Lynparza is a PARP inhibitor, a relatively new class of cancer drugs, in an area known as DNA Damage Response (DDR). It was the first of three PARPi to hit the market. Cancer cells that have the BRCA mutation do not fix their DNA well when it is damaged during cell division. PARPi drugs block what remains of the DNA repair mechanism, so BRCA-mutated cancer cells do not replicate, which causes them to eventually die.
At one point, AstraZeneca abandoned the drug, but Pascal Soriot, when he took over the company in 2012, revived it. It was approval in the U.S. in 2014, although it faces competition from other PARP inhibitors marked by Tesaro and Clovis Oncology.

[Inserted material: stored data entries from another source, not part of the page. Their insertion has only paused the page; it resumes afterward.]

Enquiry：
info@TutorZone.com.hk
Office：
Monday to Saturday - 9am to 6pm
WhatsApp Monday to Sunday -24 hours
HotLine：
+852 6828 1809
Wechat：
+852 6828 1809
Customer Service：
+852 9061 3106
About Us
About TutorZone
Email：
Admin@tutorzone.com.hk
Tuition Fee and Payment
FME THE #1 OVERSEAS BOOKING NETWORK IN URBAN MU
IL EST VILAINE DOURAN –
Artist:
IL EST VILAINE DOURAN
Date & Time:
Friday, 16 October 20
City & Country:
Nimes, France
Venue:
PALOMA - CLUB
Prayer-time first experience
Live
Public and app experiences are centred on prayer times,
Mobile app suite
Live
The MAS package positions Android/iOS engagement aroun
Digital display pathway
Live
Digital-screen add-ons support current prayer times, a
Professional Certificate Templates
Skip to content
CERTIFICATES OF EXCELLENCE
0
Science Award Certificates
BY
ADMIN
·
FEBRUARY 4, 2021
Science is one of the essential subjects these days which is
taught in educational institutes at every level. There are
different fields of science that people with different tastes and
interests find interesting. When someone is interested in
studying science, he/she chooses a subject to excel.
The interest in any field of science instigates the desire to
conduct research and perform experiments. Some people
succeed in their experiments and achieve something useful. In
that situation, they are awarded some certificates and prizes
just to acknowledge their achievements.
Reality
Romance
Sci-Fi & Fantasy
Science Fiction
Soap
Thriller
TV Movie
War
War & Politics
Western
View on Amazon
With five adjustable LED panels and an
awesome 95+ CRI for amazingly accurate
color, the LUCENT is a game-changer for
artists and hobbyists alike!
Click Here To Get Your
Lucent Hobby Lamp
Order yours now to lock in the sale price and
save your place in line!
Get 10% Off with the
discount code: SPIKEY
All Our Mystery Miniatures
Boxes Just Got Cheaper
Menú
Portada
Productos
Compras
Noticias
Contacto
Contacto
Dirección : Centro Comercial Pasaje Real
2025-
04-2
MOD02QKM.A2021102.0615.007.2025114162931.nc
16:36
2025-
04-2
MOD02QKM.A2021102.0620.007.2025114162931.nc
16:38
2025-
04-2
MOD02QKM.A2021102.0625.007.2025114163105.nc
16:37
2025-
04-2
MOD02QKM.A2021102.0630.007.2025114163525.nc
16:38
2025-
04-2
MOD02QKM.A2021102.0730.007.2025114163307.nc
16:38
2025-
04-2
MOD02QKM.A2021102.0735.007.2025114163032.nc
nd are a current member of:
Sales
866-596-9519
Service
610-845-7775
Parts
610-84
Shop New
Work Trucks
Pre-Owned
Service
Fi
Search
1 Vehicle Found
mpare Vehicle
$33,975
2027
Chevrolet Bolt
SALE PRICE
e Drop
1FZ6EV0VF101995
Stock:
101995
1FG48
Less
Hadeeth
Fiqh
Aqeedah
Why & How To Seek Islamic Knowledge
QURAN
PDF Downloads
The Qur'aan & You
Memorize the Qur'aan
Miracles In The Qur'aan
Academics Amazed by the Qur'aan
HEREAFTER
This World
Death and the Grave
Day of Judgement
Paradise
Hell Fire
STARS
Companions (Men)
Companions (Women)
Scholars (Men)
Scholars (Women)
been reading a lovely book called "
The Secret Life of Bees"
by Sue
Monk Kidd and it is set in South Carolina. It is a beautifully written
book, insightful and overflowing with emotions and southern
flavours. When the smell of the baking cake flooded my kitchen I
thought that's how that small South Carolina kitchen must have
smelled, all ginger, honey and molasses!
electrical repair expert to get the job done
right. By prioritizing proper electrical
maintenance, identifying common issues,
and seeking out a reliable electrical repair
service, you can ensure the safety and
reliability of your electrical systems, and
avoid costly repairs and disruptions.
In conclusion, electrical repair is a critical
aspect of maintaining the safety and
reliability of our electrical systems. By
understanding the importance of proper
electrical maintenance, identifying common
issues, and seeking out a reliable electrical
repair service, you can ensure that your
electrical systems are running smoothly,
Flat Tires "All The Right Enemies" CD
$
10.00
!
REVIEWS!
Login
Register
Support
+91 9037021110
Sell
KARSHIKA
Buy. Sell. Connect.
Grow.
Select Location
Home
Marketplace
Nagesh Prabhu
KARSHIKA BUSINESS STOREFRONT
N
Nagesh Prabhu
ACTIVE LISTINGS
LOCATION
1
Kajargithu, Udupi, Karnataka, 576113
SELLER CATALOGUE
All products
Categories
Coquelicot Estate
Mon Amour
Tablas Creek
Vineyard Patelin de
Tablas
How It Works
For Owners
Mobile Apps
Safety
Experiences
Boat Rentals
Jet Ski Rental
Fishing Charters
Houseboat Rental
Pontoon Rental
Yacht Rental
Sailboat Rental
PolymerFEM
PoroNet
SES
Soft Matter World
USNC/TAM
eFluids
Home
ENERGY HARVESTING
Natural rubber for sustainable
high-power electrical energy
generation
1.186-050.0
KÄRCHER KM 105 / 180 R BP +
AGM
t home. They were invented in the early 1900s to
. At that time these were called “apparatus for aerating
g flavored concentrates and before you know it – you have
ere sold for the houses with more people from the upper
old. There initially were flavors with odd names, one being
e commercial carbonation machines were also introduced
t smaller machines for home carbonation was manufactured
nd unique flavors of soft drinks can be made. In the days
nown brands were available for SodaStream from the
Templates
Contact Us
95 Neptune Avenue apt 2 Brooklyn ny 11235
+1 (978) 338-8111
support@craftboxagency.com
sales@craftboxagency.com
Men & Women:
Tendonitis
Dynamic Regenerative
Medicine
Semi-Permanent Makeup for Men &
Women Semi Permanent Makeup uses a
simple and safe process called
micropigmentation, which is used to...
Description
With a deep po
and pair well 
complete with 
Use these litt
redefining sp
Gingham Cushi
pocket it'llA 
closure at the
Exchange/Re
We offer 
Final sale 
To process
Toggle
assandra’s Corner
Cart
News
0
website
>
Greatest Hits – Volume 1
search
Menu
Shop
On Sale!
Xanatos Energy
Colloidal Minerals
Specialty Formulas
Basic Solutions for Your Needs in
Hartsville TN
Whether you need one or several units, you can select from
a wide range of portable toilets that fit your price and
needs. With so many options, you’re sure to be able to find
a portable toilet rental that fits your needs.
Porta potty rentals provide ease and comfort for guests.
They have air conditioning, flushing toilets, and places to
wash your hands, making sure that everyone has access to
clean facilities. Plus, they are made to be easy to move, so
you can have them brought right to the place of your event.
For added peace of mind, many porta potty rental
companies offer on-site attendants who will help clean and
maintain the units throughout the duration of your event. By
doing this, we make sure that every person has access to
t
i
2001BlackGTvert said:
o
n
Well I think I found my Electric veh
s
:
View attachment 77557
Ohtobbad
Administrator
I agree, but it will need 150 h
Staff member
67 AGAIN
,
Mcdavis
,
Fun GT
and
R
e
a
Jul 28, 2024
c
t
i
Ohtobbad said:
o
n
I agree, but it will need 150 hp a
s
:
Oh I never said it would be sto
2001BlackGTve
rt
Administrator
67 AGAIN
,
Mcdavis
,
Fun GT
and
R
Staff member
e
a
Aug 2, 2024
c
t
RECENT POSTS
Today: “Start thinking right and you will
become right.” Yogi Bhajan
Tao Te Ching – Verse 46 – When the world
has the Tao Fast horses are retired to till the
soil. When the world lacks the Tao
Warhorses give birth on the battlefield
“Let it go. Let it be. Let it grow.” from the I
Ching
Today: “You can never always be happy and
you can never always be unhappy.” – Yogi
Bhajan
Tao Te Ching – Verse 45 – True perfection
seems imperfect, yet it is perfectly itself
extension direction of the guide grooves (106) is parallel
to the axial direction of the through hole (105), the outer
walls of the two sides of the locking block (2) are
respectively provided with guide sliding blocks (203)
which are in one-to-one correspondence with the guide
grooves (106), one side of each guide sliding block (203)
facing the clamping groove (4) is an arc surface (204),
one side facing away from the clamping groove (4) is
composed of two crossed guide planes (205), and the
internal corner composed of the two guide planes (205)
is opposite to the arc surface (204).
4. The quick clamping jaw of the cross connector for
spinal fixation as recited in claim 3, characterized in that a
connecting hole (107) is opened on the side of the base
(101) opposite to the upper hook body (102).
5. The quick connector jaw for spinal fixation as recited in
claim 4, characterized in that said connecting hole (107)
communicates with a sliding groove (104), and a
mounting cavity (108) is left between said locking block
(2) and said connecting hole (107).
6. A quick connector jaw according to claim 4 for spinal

There is an ongoing Phase III clinical trial, PAOLA-1, to evaluate Lynparza with Genentech’s Avastin (bevacizumab) as first-line maintenance therapy for women with newly diagnosed advanced ovarian cancer, regardless of BRCA status. Data is expected in 2019. Coop says that in addition to the PAOLA trial, Lynparza is also being investigated in the immuno-oncology setting with checkpoint inhibitors. “When you have an industry-leading portfolio like AstraZeneca, the question becomes, how can we do more, how can we combine drugs. We follow the science. It’s something we’ve done for many years. In the U.S. we’ve brought five medications forward in the last few years. So when you say, ‘what’s next?’ it’s continuing to look at new ways and novel investigations to help women’s ovarian cancer and other cancers with our portfolio.”
Results from the SOLO-1 trial were originally announced in late-June, although details were held back until ESMO.
If the drug is approved for first-line maintenance, as this data suggests is likely, analysts project sales could increase by more than $1 billion annually. The drug brought in $297 million in 2017. AstraZeneca has suggested that if approved for this new indication, the number of women with ovarian cancer eligible treatment could increase by 30 to 50 percent.